I have looked at other posts but was unable to find anything that gave me tips. I changed my loss function (from sparse_categorical_crossentropy to binary_crossentropy). But none of these changed the values.
import numpy as np # linear algebra
import pandas as pd # data processing, CSV file I/O (e.g. pd.read_csv)
import os
import tensorflow as tf
from tensorflow import keras
import numpy as np
import cv2
import pandas as pd
from random import shuffle
IMG_SIZE = 50
data_path = "../input/brain_tumor_dataset"
data = []
folders = os.listdir(data_path)
for folder in folders:
for file in os.listdir(os.path.join(data_path, folder)):
if file.endswith("jpg") or file.endswith("jpeg") or file.endswith("png") or file.endswith("JPG"):
data.append(os.path.join(data_path, folder, file))
shuffle(data)
images = []
labels = []
for file in data:
img = cv2.imread(file)
img = cv2.resize(img, (IMG_SIZE, IMG_SIZE))
images.append(img)
if "Y" in file:
labels.append(1)
else:
labels.append(0)
union_list = list(zip(images, labels))
shuffle(union_list)
images, labels = zip(*union_list)
images = np.array(images)
labels = np.array(labels)
train_img = images[:200]
train_lbl = labels[:200]
val_img = images[200:]
val_lbl = labels[200:]
train_img = np.array(train_img)
val_img = np.array(val_img)
train_img = train_img.astype("float32") / 255.0
val_img = val_img.astype("float32") / 255.0
model = keras.Sequential([
tf.keras.layers.Conv2D(32, (3, 3), padding='same', activation=tf.nn.relu, input_shape=(IMG_SIZE, IMG_SIZE, 3)),
tf.keras.layers.MaxPooling2D((2,2), strides=2),
tf.keras.layers.Conv2D(64, (3, 3), padding='same', activation=tf.nn.relu),
tf.keras.layers.MaxPooling2D((2,2), strides=2),
tf.keras.layers.Dropout(0.8),
tf.keras.layers.Flatten(),
tf.keras.layers.Dense(128, activation=tf.nn.relu),
tf.keras.layers.Dense(1, activation=tf.nn.sigmoid)
])
model.compile(optimizer='adam', loss='binary_crossentropy', metrics=['accuracy'])

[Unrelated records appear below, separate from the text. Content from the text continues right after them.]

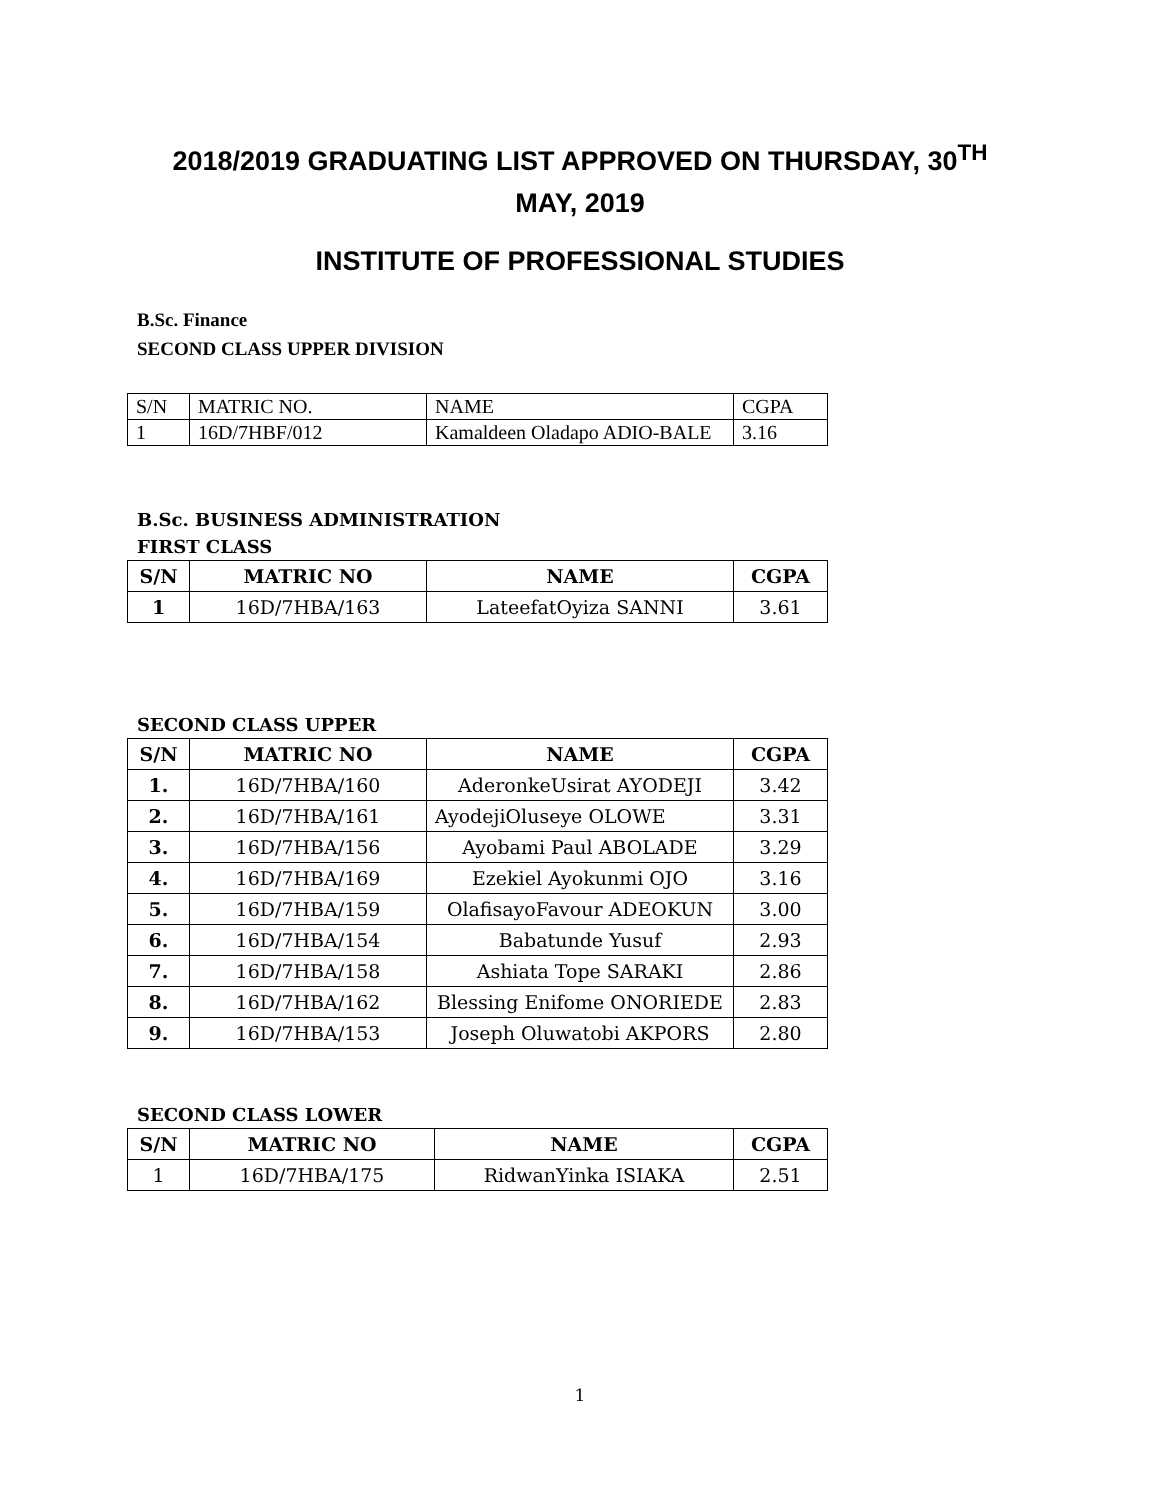2018/2019 GRADUATING LIST APPROVED ON THURSDAY, 30<sup>TH</sup> MAY, 2019
INSTITUTE OF PROFESSIONAL STUDIES
B.Sc. Finance
SECOND CLASS UPPER DIVISION
| S/N | MATRIC NO. | NAME | CGPA |
| 1 | 16D/7HBF/012 | Kamaldeen Oladapo ADIO-BALE | 3.16 |
B.Sc. BUSINESS ADMINISTRATION
FIRST CLASS
| S/N | MATRIC NO | NAME | CGPA |
| --- | --- | --- | --- |
| 1 | 16D/7HBA/163 | LateefatOyiza SANNI | 3.61 |
SECOND CLASS UPPER
| S/N | MATRIC NO | NAME | CGPA |
| --- | --- | --- | --- |
| 1. | 16D/7HBA/160 | AderonkeUsirat AYODEJI | 3.42 |
| 2. | 16D/7HBA/161 | AyodejiOluseye OLOWE | 3.31 |
| 3. | 16D/7HBA/156 | Ayobami Paul ABOLADE | 3.29 |
| 4. | 16D/7HBA/169 | Ezekiel Ayokunmi OJO | 3.16 |
| 5. | 16D/7HBA/159 | OlafisayoFavour ADEOKUN | 3.00 |
| 6. | 16D/7HBA/154 | Babatunde Yusuf | 2.93 |
| 7. | 16D/7HBA/158 | Ashiata Tope SARAKI | 2.86 |
| 8. | 16D/7HBA/162 | Blessing Enifome ONORIEDE | 2.83 |
| 9. | 16D/7HBA/153 | Joseph Oluwatobi AKPORS | 2.80 |
SECOND CLASS LOWER
| S/N | MATRIC NO | NAME | CGPA |
| --- | --- | --- | --- |
| 1 | 16D/7HBA/175 | RidwanYinka ISIAKA | 2.51 |
1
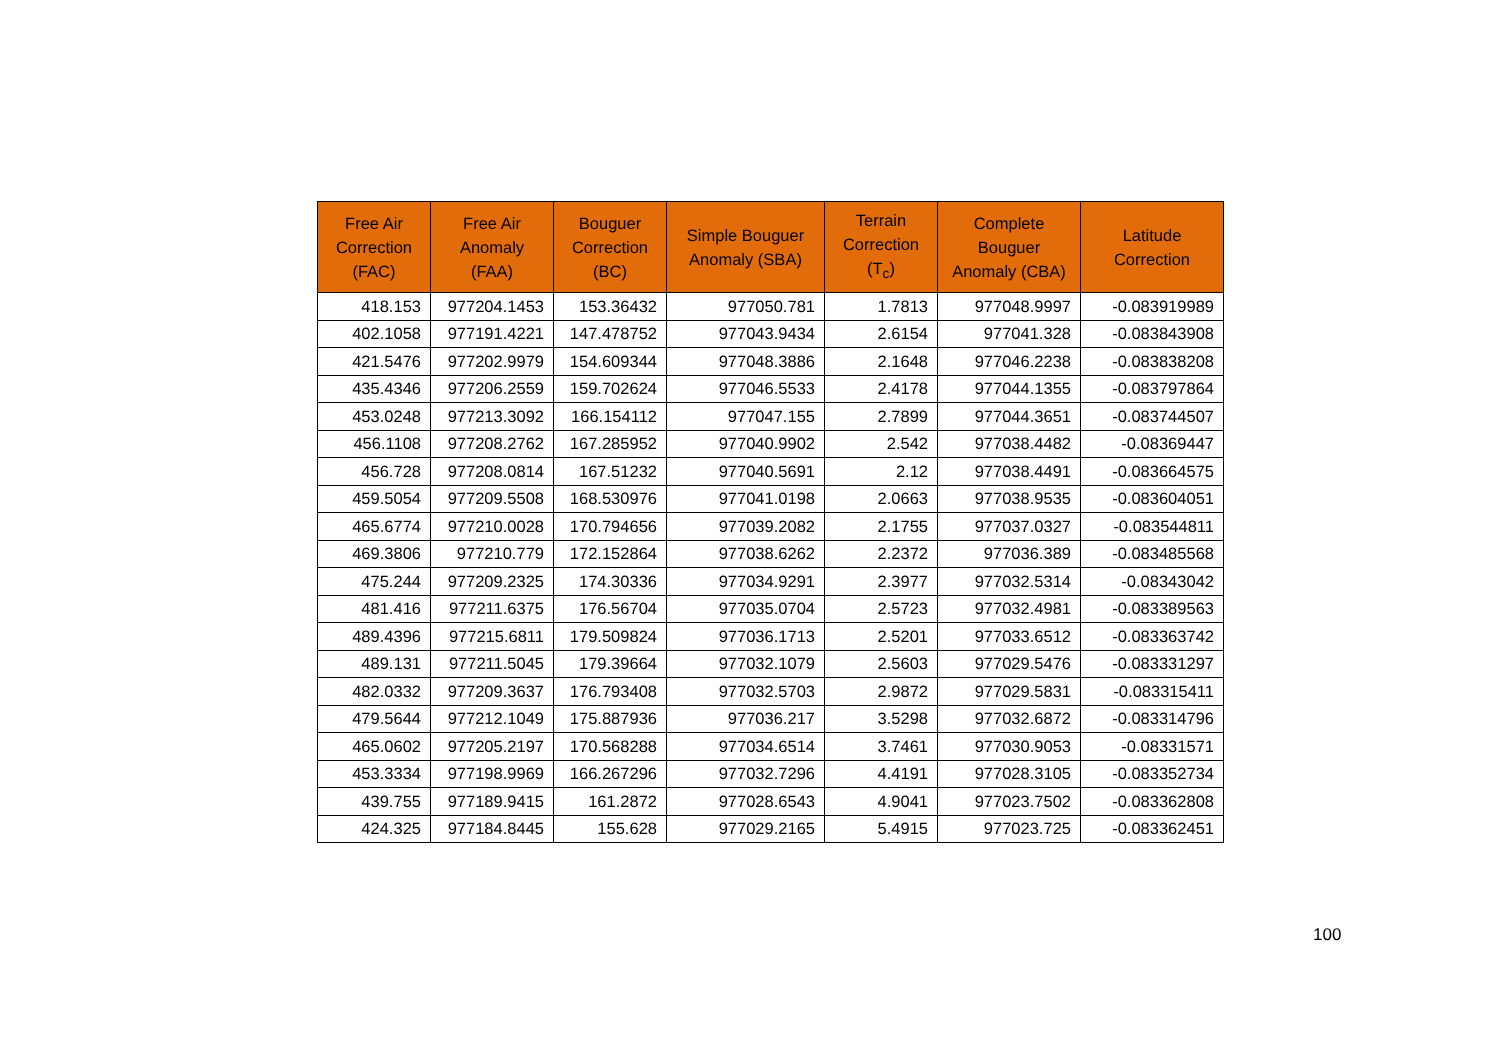| Free Air Correction (FAC) | Free Air Anomaly (FAA) | Bouguer Correction (BC) | Simple Bouguer Anomaly (SBA) | Terrain Correction (T<sub>c</sub>) | Complete Bouguer Anomaly (CBA) | Latitude Correction |
| --- | --- | --- | --- | --- | --- | --- |
| 418.153 | 977204.1453 | 153.36432 | 977050.781 | 1.7813 | 977048.9997 | -0.083919989 |
| 402.1058 | 977191.4221 | 147.478752 | 977043.9434 | 2.6154 | 977041.328 | -0.083843908 |
| 421.5476 | 977202.9979 | 154.609344 | 977048.3886 | 2.1648 | 977046.2238 | -0.083838208 |
| 435.4346 | 977206.2559 | 159.702624 | 977046.5533 | 2.4178 | 977044.1355 | -0.083797864 |
| 453.0248 | 977213.3092 | 166.154112 | 977047.155 | 2.7899 | 977044.3651 | -0.083744507 |
| 456.1108 | 977208.2762 | 167.285952 | 977040.9902 | 2.542 | 977038.4482 | -0.08369447 |
| 456.728 | 977208.0814 | 167.51232 | 977040.5691 | 2.12 | 977038.4491 | -0.083664575 |
| 459.5054 | 977209.5508 | 168.530976 | 977041.0198 | 2.0663 | 977038.9535 | -0.083604051 |
| 465.6774 | 977210.0028 | 170.794656 | 977039.2082 | 2.1755 | 977037.0327 | -0.083544811 |
| 469.3806 | 977210.779 | 172.152864 | 977038.6262 | 2.2372 | 977036.389 | -0.083485568 |
| 475.244 | 977209.2325 | 174.30336 | 977034.9291 | 2.3977 | 977032.5314 | -0.08343042 |
| 481.416 | 977211.6375 | 176.56704 | 977035.0704 | 2.5723 | 977032.4981 | -0.083389563 |
| 489.4396 | 977215.6811 | 179.509824 | 977036.1713 | 2.5201 | 977033.6512 | -0.083363742 |
| 489.131 | 977211.5045 | 179.39664 | 977032.1079 | 2.5603 | 977029.5476 | -0.083331297 |
| 482.0332 | 977209.3637 | 176.793408 | 977032.5703 | 2.9872 | 977029.5831 | -0.083315411 |
| 479.5644 | 977212.1049 | 175.887936 | 977036.217 | 3.5298 | 977032.6872 | -0.083314796 |
| 465.0602 | 977205.2197 | 170.568288 | 977034.6514 | 3.7461 | 977030.9053 | -0.08331571 |
| 453.3334 | 977198.9969 | 166.267296 | 977032.7296 | 4.4191 | 977028.3105 | -0.083352734 |
| 439.755 | 977189.9415 | 161.2872 | 977028.6543 | 4.9041 | 977023.7502 | -0.083362808 |
| 424.325 | 977184.8445 | 155.628 | 977029.2165 | 5.4915 | 977023.725 | -0.083362451 |
100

history = model.fit(train_img, train_lbl, epochs = 100, validation_data=(val_img, val_lbl))
This should give a result with increasing accuracy, and decreasing loss, but the loss is nan, and the accuracy is flatlined.
I managed to solve the problem. I looked at my code again and realized that my output layer only had one node. However, it needed to output the probabilities for two different categories ('yes' or 'no' for whether it is a tumour or not). Once I changed it to 2 nodes, the network began working properly and reached 95% accuracy on both the training and validation sets.
My validation accuracy still fluctuates a little between a few values, but this is most likely because I only have 23 images in the validation set. In order to decrease the fluctuations, however, I also decreased the epoch number to just 10. Everything seems to be great now.
It's likely the cause of the flatlining accuracy is the NaN loss. I'd try to figure out at what point in the computation the loss is becoming NaN (in inference? in the optimiser? in the loss calculation?). This post details some methods for outputting these intermediate values.